The other comment I have relates to what I am calling ‘wasted’ players. Against Dallas, TEs Kyle Rudolph and Kaden Smith had a combined 74 snaps and were targeted a grand total of once! Now I can understand with the uncertainty along the offensive line you might want to keep in an extra blocker to help out. Fair enough! What is frustrating is watching other teams around the league sending receivers downfield and then leaking a TE out into the vacated underneath zones for easy catches. Indeed, Dallas did it 4-5 times in crucial situations against the Giants with their TE Dalton Shultz who had 6 catches for 79 yards, almost all of them uncontested. Instead we seem to have to work so hard for everything we complete. Its almost as if the Giants have an aversion to having a receiver out in the pattern if the defense isn’t even going to bother to cover them.
There was a similar observation from the other side of the ball. We’ve made no bones about the fact the Giants are 1-4 today, which is what it is, largely because the defense just hasn’t been very good. In fact, one could make a pretty good case that given any kind of pass rush at all so far this season the Giants could well be 3-2 if not 4-1. And as we have noted in the past we expect that the Giants 2022 draft will be all about the defense in general and the pass rush in particular. To the point, the Giants are playing what amounts to a base 4-2 defense, a defense that is heavily dependent on the DEs providing both much of the pass rush and setting the edge against the run, without any DEs on the roster. As a result, they’ve been forced to either use 300-plus pound DTs who can’t run, or undersized 250-pound OLBs as their DEs.

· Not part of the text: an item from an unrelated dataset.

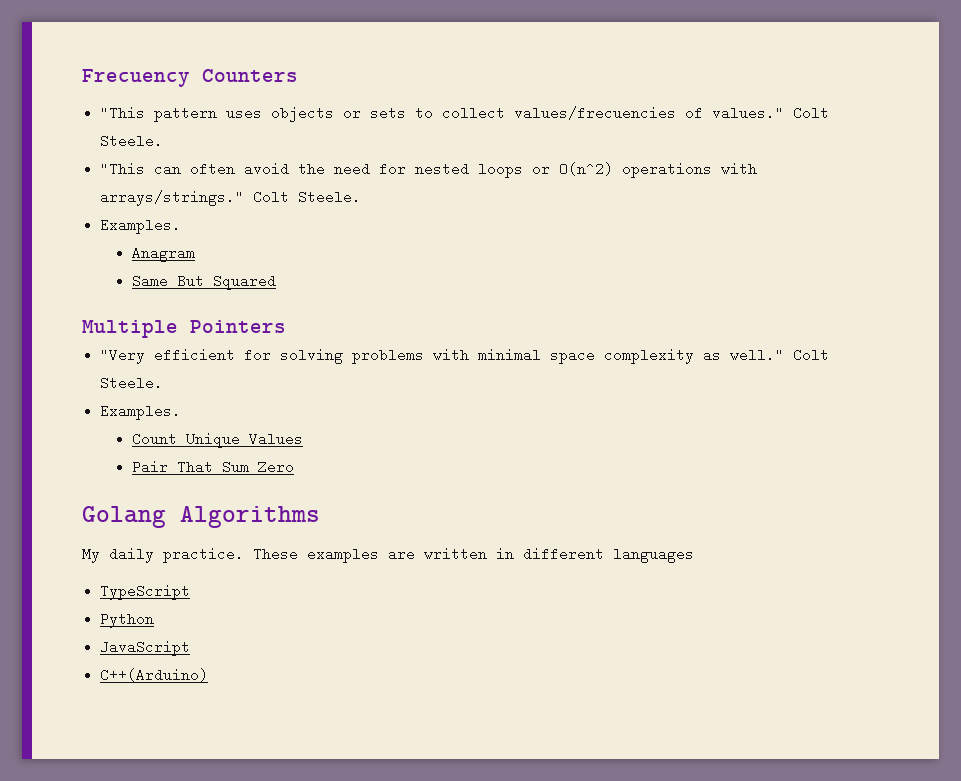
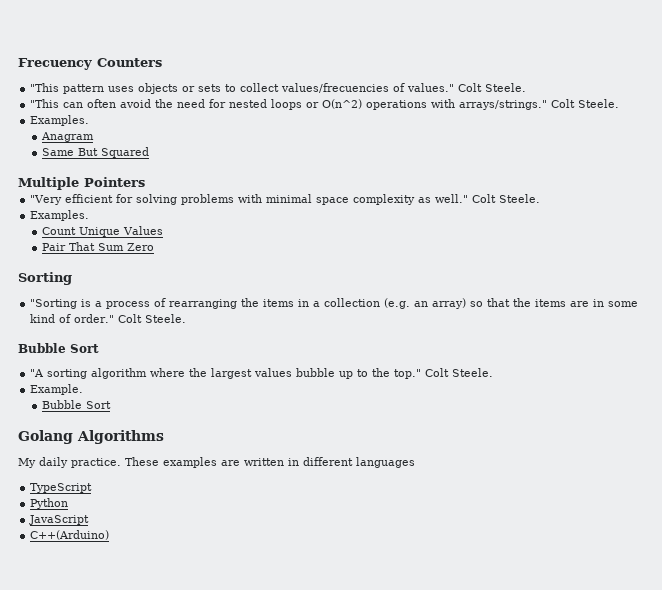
(295, 467) none -> [18,272,72,285] [30,298,639,309] [30,314,187,323] [18,343,99,353] [30,368,494,379] [30,384,84,395] [42,400,112,409] // Sorting // "Sorting is a process of rearranging the items in a collection (e.g. an array) so that the items are in some kind of order." Colt Steele. // Bubble Sort // "A sorting algorithm where the largest values bubble up to the top." Colt Steele. // Example. // Bubble Sort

The other thing characteristic of the Giants 4-2 D is that they have their two MLBs lining up 5-6 yards off the line of scrimmage and are asking them to run to the ball. Maybe that works with a hyper-instinctive guy like Blake Martinez, but right now the Giants MLBs are Tae Crowder and Reggie Ragland, neither of whom is very fast or instinctive. Asking them to play sideline-to-sideline defense is simply asking them to do something they aren’t equipped to do. And yet that’s what we do play after play. And it gets worse on passing downs. Each has some modicum of pass-rush ability, but neither Crowder nor Ragland can cover at all. But that’s pretty much all they do on passing downs which is to drop into coverage.
For the Giants, passing downs, on which they are already at a disadvantage because of the lack of a pass rush, is like playing 9 on 11 because they’re two MLBs simply lack the talent to do much of anything. What’s especially infuriating is that they play just about every down. Indeed, Crowder played all 78 defensive snaps on Sunday in Dallas while Ragland was on for 60. (And it got really infuriating the past couple of weeks when the Giants did give Carter Coughlin some third-down snaps as Coughlin, a former stand-out pass rushing ER in college who flashed some pass-rush ability last year as a reserve OLB, but had him drop into coverage on roughly two out of three plays he was on! Wasted players!